• **Assignment**
Copy exactly the stretch of data below from the line with "X003964Y003693D01*" through the line with "X003531Y006016D01*", including both of those lines.

Machine-readable electronics designs
=== Section Start ===
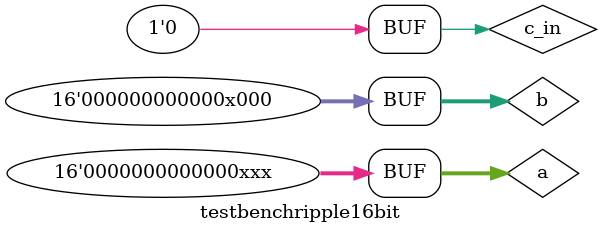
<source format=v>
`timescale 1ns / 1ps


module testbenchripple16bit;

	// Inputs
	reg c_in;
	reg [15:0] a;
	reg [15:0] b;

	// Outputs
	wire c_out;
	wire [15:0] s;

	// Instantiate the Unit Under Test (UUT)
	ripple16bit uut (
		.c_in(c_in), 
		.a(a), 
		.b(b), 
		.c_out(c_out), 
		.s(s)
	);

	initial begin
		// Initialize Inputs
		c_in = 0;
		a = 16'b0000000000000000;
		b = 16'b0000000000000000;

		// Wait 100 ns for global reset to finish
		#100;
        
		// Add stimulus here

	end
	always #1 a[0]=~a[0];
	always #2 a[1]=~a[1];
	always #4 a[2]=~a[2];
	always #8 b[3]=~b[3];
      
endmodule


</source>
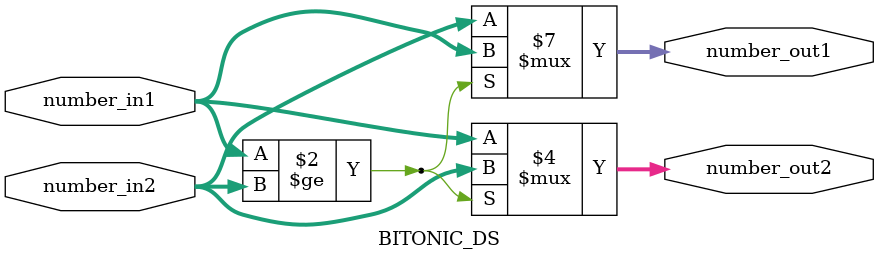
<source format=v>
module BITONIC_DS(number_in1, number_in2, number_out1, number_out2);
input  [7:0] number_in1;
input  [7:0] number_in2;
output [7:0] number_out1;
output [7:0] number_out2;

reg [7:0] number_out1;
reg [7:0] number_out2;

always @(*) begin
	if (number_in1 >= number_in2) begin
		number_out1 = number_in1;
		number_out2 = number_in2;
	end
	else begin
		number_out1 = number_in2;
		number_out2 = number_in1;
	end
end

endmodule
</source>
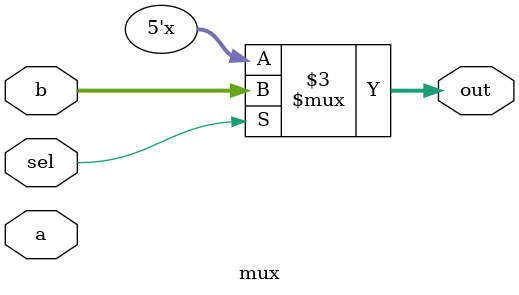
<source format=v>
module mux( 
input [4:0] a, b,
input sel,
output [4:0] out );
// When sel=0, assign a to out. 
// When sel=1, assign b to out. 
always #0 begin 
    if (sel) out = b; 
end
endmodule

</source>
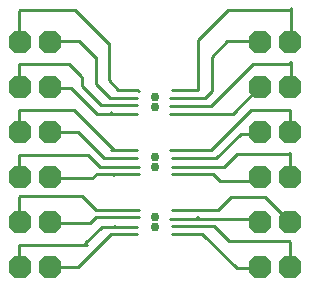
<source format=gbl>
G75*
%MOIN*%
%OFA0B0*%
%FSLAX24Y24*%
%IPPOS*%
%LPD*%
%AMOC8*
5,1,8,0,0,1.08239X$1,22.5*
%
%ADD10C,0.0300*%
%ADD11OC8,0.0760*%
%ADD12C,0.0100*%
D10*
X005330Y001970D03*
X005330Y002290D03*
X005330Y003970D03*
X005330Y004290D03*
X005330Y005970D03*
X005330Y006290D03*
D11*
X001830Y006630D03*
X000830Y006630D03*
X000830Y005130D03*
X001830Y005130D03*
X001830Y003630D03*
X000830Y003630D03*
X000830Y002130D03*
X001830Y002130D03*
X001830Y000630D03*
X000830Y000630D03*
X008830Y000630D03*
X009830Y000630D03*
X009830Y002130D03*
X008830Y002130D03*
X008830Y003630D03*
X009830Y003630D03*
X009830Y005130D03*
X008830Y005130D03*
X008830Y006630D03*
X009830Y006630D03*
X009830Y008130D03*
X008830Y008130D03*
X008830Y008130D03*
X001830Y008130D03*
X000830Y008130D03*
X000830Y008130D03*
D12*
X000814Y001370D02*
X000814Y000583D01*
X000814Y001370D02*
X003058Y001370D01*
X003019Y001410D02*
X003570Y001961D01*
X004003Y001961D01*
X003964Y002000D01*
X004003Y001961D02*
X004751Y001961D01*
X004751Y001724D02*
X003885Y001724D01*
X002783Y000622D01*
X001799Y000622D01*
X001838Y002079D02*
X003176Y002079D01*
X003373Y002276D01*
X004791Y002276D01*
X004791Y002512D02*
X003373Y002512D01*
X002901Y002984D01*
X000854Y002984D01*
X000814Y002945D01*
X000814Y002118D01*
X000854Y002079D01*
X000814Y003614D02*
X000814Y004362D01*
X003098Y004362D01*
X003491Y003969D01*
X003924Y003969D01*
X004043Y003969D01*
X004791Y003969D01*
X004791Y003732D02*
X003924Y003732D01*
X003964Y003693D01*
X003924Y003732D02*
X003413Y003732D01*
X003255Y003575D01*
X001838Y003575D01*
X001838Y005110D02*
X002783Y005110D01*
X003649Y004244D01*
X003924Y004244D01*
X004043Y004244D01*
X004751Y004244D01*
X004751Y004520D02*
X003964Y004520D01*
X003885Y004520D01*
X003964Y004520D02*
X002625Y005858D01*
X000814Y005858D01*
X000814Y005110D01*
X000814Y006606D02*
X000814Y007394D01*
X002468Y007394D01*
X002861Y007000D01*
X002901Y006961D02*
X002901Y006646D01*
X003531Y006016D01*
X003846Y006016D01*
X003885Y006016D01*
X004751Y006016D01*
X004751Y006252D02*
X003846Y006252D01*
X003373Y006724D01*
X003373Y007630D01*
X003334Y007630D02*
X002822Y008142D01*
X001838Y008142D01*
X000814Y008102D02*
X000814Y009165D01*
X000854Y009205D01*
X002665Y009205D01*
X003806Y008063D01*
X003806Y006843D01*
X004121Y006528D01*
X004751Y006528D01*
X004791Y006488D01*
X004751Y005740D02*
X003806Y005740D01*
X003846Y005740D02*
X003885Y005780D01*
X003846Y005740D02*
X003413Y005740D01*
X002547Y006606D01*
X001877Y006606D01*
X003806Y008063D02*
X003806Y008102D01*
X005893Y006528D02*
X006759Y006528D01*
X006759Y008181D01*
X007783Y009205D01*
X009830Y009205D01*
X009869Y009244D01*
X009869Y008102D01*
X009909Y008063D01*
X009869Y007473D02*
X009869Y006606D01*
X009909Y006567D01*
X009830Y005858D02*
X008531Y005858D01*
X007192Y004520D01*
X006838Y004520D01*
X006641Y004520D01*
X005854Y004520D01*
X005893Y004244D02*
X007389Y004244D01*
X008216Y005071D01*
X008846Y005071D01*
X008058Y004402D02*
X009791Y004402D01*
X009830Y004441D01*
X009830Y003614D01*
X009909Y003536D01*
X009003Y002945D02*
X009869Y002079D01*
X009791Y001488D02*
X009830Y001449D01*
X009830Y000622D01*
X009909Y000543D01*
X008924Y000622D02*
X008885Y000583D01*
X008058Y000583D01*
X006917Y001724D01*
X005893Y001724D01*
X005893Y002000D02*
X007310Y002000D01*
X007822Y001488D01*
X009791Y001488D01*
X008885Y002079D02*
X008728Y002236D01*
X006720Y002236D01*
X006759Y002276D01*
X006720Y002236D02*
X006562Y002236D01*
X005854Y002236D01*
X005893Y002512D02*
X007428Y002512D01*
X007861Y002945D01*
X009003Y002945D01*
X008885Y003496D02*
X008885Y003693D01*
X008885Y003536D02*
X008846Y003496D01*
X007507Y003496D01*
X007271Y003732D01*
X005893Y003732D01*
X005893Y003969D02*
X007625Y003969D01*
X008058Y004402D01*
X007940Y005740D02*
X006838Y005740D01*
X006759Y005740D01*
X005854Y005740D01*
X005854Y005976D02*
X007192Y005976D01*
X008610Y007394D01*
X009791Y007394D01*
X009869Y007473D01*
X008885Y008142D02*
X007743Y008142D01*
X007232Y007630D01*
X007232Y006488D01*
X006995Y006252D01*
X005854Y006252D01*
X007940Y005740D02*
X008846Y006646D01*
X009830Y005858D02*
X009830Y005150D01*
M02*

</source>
=== Section End ===
• **Exercise answer**
X003964Y003693D01*
X003924Y003732D02*
X003413Y003732D01*
X003255Y003575D01*
X001838Y003575D01*
X001838Y005110D02*
X002783Y005110D01*
X003649Y004244D01*
X003924Y004244D01*
X004043Y004244D01*
X004751Y004244D01*
X004751Y004520D02*
X003964Y004520D01*
X003885Y004520D01*
X003964Y004520D02*
X002625Y005858D01*
X000814Y005858D01*
X000814Y005110D01*
X000814Y006606D02*
X000814Y007394D01*
X002468Y007394D01*
X002861Y007000D01*
X002901Y006961D02*
X002901Y006646D01*
X003531Y006016D01*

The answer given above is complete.